* Problem to work on
Could you please reproduce the entries exactly, leaving out any pictures?

* Task data
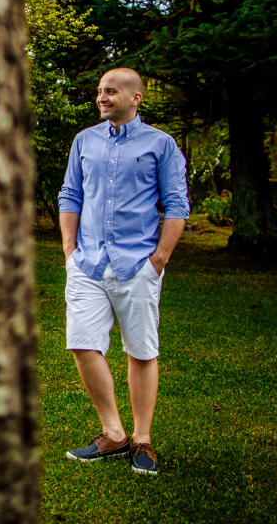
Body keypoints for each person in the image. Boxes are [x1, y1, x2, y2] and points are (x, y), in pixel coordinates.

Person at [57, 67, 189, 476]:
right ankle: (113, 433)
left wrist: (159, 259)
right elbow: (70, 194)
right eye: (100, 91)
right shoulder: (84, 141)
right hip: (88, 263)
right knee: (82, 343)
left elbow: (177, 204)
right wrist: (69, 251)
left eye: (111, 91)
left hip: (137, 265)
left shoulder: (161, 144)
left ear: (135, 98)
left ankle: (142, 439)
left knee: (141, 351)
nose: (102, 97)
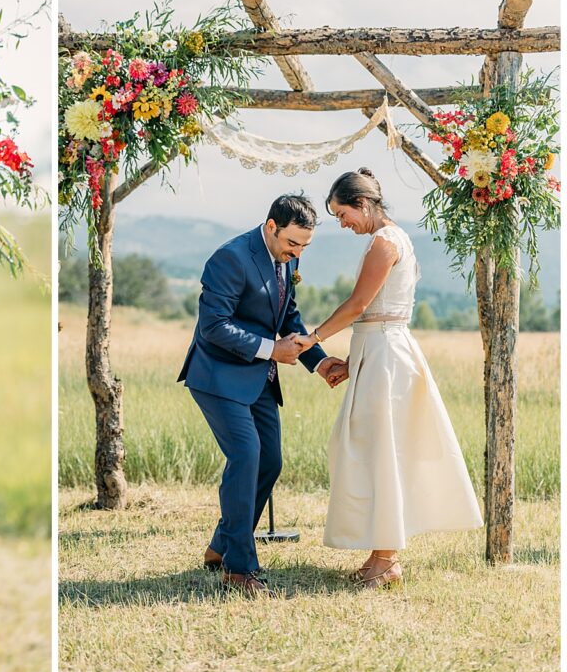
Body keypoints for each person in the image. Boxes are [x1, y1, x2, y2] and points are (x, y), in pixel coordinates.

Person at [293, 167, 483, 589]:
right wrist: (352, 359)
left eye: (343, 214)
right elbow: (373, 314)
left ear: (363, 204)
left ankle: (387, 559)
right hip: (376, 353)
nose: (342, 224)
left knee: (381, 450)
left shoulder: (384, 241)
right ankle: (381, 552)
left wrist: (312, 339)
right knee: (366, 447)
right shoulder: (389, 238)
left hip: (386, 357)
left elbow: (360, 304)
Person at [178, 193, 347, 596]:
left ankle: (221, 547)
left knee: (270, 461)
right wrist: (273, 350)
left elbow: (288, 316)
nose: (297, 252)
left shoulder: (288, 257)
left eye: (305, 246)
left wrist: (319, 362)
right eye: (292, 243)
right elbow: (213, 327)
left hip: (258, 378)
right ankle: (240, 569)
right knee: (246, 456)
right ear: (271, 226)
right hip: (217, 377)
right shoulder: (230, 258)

* Task solution
Body keypoints for each person in the image. Boxes are [x1, y1, x2, y2] and points are (x, y), in pixel coordinates.

Person at [57, 67, 189, 476]:
right ankle: (113, 433)
left wrist: (159, 259)
right elbow: (70, 194)
right eye: (100, 91)
right shoulder: (84, 141)
right hip: (88, 263)
right knee: (82, 343)
left elbow: (177, 204)
right wrist: (69, 251)
left eye: (111, 91)
left hip: (137, 265)
left shoulder: (161, 144)
left ear: (135, 98)
left ankle: (142, 439)
left knee: (141, 351)
nose: (102, 97)
Body keypoints for each person in the image. Boxes are [x1, y1, x2, y2] and points are (x, y), in pixel coordinates.

Person at [293, 167, 483, 589]:
right wrist: (352, 359)
left eye: (343, 214)
right elbow: (373, 314)
left ear: (363, 204)
left ankle: (387, 559)
right hip: (376, 353)
nose: (342, 224)
left knee: (381, 450)
left shoulder: (384, 241)
right ankle: (381, 552)
left wrist: (312, 339)
right knee: (366, 447)
right shoulder: (389, 238)
left hip: (386, 357)
left elbow: (360, 304)
Person at [178, 193, 347, 596]:
left ankle: (221, 547)
left knee: (270, 461)
right wrist: (273, 350)
left elbow: (288, 316)
nose: (297, 252)
left shoulder: (288, 257)
left eye: (305, 246)
left wrist: (319, 362)
right eye: (292, 243)
right elbow: (213, 327)
left hip: (258, 378)
right ankle: (240, 569)
right knee: (246, 456)
right ear: (271, 226)
right hip: (217, 377)
right shoulder: (230, 258)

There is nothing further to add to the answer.